Deschevaliers, Napoli | Il tè entra nell’alta cucina e diventa visione
di Tonia Credendino
Napoli, Corso Vittorio Emanuele. Da qui la città cambia prospettiva: il golfo si apre, la luce si allunga, il Vesuvio resta lì, fermo, presenza costante. È una Napoli che si guarda dall’alto senza perdere il contatto con la propria identità, ed è in questo equilibrio che si inserisce Deschevaliers, con una presenza che va oltre la semplice dimensione gastronomica.
Ristorante stellato Michelin, nato dalla visione di Nino Di Costanzo e guidato nella sua quotidianità dal resident chef Antonio Autiero, Deschevaliers costruisce una cucina elegante, profonda, con una direzione chiara, capace di tenere insieme tecnica e apertura senza mai perdere coerenza. La sala accompagna questa visione con naturalezza: luci soffuse, arredi contemporanei, un equilibrio misurato tra estetica e comfort definiscono uno spazio che invita all’ascolto.
Tutto è in relazione — spazi, dettagli, ritmo — come in un museo contemporaneo in cui ogni elemento contribuisce alla costruzione dell’esperienza. Il servizio segue la stessa linea, con una presenza precisa, silenziosa, mai invadente, capace di sostenere la cena con misura e continuità.
La cena dedicata al tè si inserisce in questo contesto con coerenza. Non come provocazione, ma come scelta consapevole. Accogliere il tè in alta cucina è stata una sfida complessa, perché significa lavorare su un elemento delicato, che non concede margini di errore e richiede controllo assoluto. È qui che si misura la solidità di un progetto.
Con Albino Ferri, il tè smette di essere un’alternativa e diventa linguaggio. Un linguaggio fatto di tempi, temperature e gesti, che entra nei piatti senza forzarli ma trasformandone la lettura.
L’aperitivo con il Blue Earl Grey in infusione alcolica con sake segna subito il passo: pulito, elegante, calibrato, capace di impostare il tono senza ricorrere all’effetto. Gli amuse-bouche introducono il percorso con piccoli assaggi costruiti su precisione e immediatezza, offrendo una prima chiave di lettura della cucina.
L’insalata di mare, giocata su pesce, crostacei e molluschi, lavora su una materia nitida, rispettata, priva di sovrastrutture. Il tè verde Mosaico si inserisce con discrezione, ampliando il profilo aromatico e accompagnando il piatto verso una maggiore profondità senza appesantirlo.
Poi arrivano gli gnocchi con funghi, tartufo e nocciole, uno dei passaggi più convincenti del percorso, dove struttura, profondità e controllo trovano una sintesi precisa: la componente grassa è calibrata, il tartufo è presente senza essere dominante, la nocciola introduce ritmo e consistenza.
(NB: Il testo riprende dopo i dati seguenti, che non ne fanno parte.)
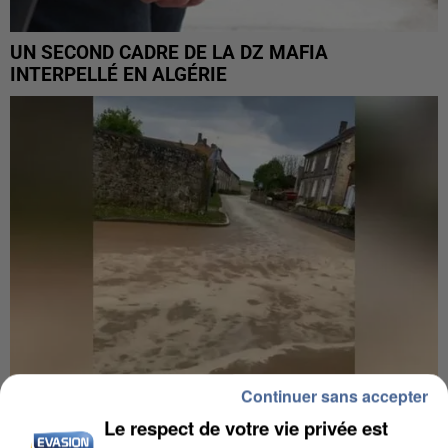
UN SECOND CADRE DE LA DZ MAFIA
INTERPELLÉ EN ALGÉRIE
Continuer sans accepter
Le respect de votre vie privée est
UNE TOURISTE DE L’OISE EMPORTÉE PAR UNE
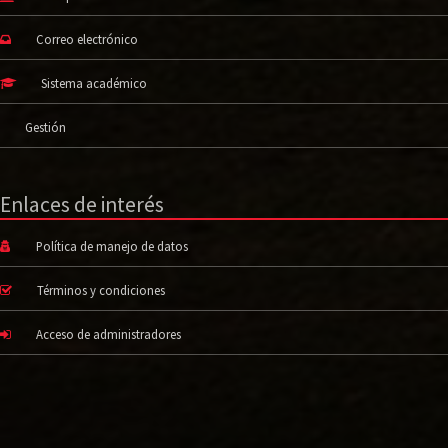
Correo electrónico
Sistema académico
Gestión
Enlaces de interés
Política de manejo de datos
Términos y condiciones
Acceso de administradores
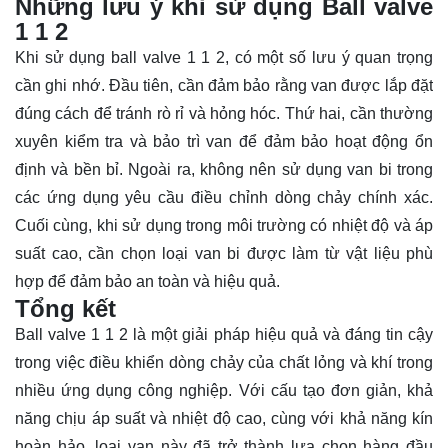
Những lưu ý khi sử dụng Ball valve
1 1 2
Khi sử dụng ball valve 1 1 2, có một số lưu ý quan trọng
cần ghi nhớ. Đầu tiên, cần đảm bảo rằng van được lắp đặt
đúng cách để tránh rò rỉ và hỏng hóc. Thứ hai, cần thường
xuyên kiểm tra và bảo trì van để đảm bảo hoạt động ổn
định và bền bỉ. Ngoài ra, không nên sử dụng van bi trong
các ứng dụng yêu cầu điều chỉnh dòng chảy chính xác.
Cuối cùng, khi sử dụng trong môi trường có nhiệt độ và áp
suất cao, cần chọn loại van bi được làm từ vật liệu phù
hợp để đảm bảo an toàn và hiệu quả.
Tổng kết
Ball valve 1 1 2 là một giải pháp hiệu quả và đáng tin cậy
trong việc điều khiển dòng chảy của chất lỏng và khí trong
nhiều ứng dụng công nghiệp. Với cấu tạo đơn giản, khả
năng chịu áp suất và nhiệt độ cao, cùng với khả năng kín
hoàn hảo, loại van này đã trở thành lựa chọn hàng đầu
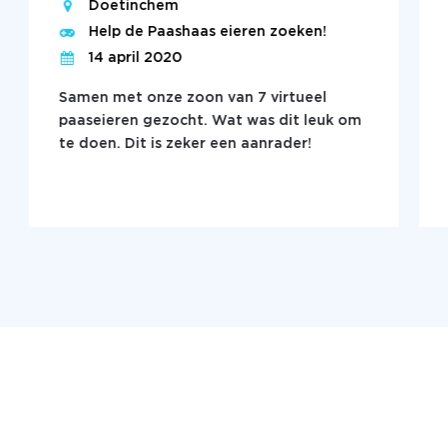
Doetinchem
Help de Paashaas eieren zoeken!
14 april 2020
Samen met onze zoon van 7 virtueel
paaseieren gezocht. Wat was dit leuk om
te doen. Dit is zeker een aanrader!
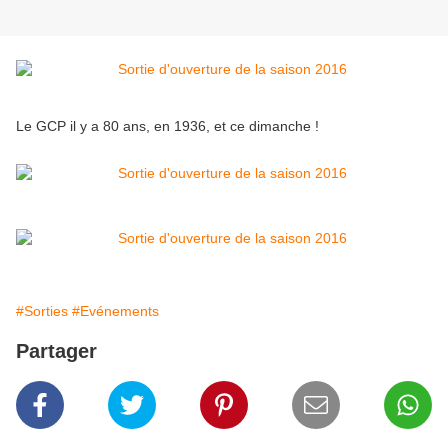
Le GCP il y a 80 ans, en 1936, et ce dimanche !
#Sorties
#Evénements
Partager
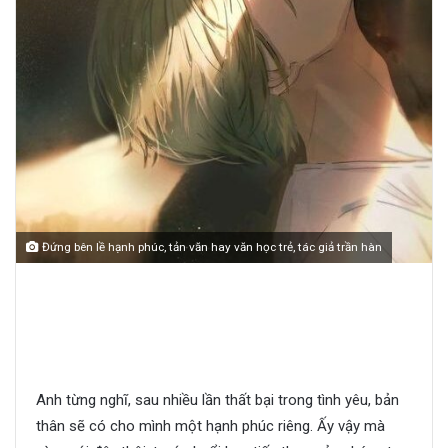
Đứng bên lề hạnh phúc, tản văn hay văn học trẻ, tác giả trần hàn
[Văn học trẻ] Đứng bên lề hạnh phúc
Anh từng nghĩ, sau nhiều lần thất bại trong tình yêu, bản
thân sẽ có cho mình một hạnh phúc riêng. Ấy vậy mà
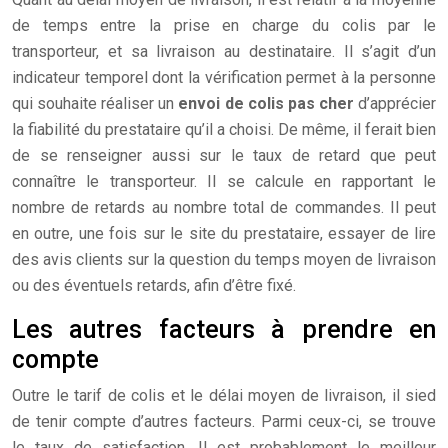
de temps entre la prise en charge du colis par le
transporteur, et sa livraison au destinataire. Il s’agit d’un
indicateur temporel dont la vérification permet à la personne
qui souhaite réaliser un
envoi de colis pas cher
d’apprécier
la fiabilité du prestataire qu’il a choisi. De même, il ferait bien
de se renseigner aussi sur le taux de retard que peut
connaître le transporteur. Il se calcule en rapportant le
nombre de retards au nombre total de commandes. Il peut
en outre, une fois sur le site du prestataire, essayer de lire
des avis clients sur la question du temps moyen de livraison
ou des éventuels retards, afin d’être fixé.
Les autres facteurs à prendre en
compte
Outre le tarif de colis et le délai moyen de livraison, il sied
de tenir compte d’autres facteurs. Parmi ceux-ci, se trouve
le taux de satisfaction. Il est probablement le meilleur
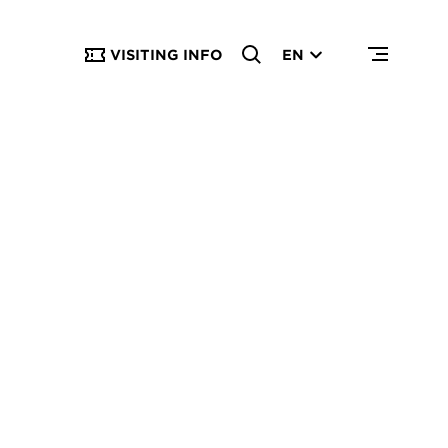
VISITING INFO
EN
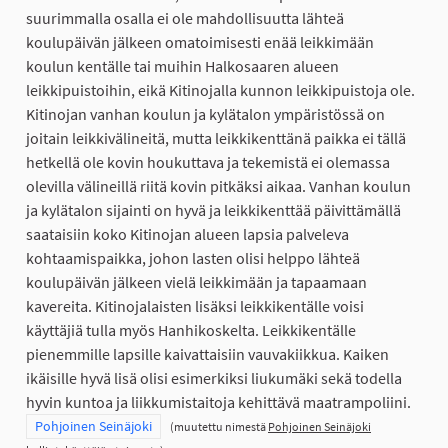
suurimmalla osalla ei ole mahdollisuutta lähteä
koulupäivän jälkeen omatoimisesti enää leikkimään
koulun kentälle tai muihin Halkosaaren alueen
leikkipuistoihin, eikä Kitinojalla kunnon leikkipuistoja ole.
Kitinojan vanhan koulun ja kylätalon ympäristössä on
joitain leikkivälineitä, mutta leikkikenttänä paikka ei tällä
hetkellä ole kovin houkuttava ja tekemistä ei olemassa
olevilla välineillä riitä kovin pitkäksi aikaa. Vanhan koulun
ja kylätalon sijainti on hyvä ja leikkikenttää päivittämällä
saataisiin koko Kitinojan alueen lapsia palveleva
kohtaamispaikka, johon lasten olisi helppo lähteä
koulupäivän jälkeen vielä leikkimään ja tapaamaan
kavereita. Kitinojalaisten lisäksi leikkikentälle voisi
käyttäjiä tulla myös Hanhikoskelta. Leikkikentälle
pienemmille lapsille kaivattaisiin vauvakiikkua. Kaiken
ikäisille hyvä lisä olisi esimerkiksi liukumäki sekä todella
hyvin kuntoa ja liikkumistaitoja kehittävä maatrampoliini.
Rajaa tulokset teeman mukaan: Pohjoinen Seinäjoki
Pohjoinen Seinäjoki
(muutettu nimestä
Pohjoinen Seinäjoki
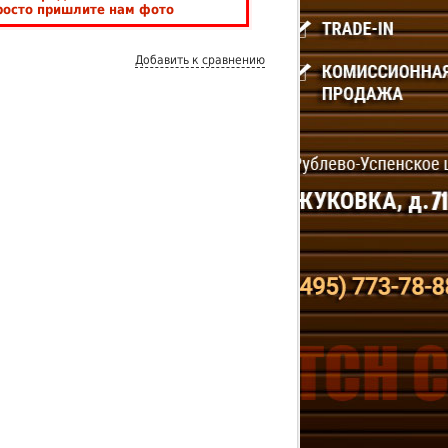
росто пришлите нам фото
Добавить к сравнению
È qui che la mano di Antonio Autiero emerge con chiarezza, in una cucina capace di essere intensa senza perdere eleganza.
Il tè, ancora una volta, non alleggerisce ma rilegge il piatto, ne modifica la percezione e ne accompagna il finale costruendo una linea aromatica parallela. È in quel passaggio che si comprende davvero il livello del lavoro.
Il filetto alla pizzaiola riporta il percorso su un registro più diretto, identitario, mantenendo una pulizia esecutiva che lo rende contemporaneo.
La pastiera, in abbinamento al tè nero Oro della Costiera, chiude con un gesto profondamente napoletano, trattato con misura e rispetto, mentre la piccola pasticceria accompagna il finale con eleganza, senza ridondanze, lasciando una sensazione di continuità.
In parallelo, i vini di Vite Colte costruiscono un ulteriore livello di lettura, affiancando il percorso senza sovrapporsi, in un dialogo coerente e ben calibrato. Ma ciò che resta davvero è l’insieme: la capacità di Deschevaliers di accogliere un’idea complessa e trasformarla in un’esperienza credibile, armonica, compiuta, sostenuta da una cucina solida, un servizio all’altezza e una visione chiara.
In una città come Napoli, dove la cucina è identità forte e radicata, scegliere di lavorare su un linguaggio così sottile è una presa di posizione. Non è una forzatura, né un esercizio creativo. È una direzione precisa, sostenuta da tecnica, visione e controllo e quando accade, non hai bisogno che qualcuno te lo spieghi, lo riconosci.
Deschevaliers – Napoli, Corso Vittorio Emanuele 133
Percorsi degustazione a partire da circa 120 €
(variabili in base al menu e agli abbinamenti).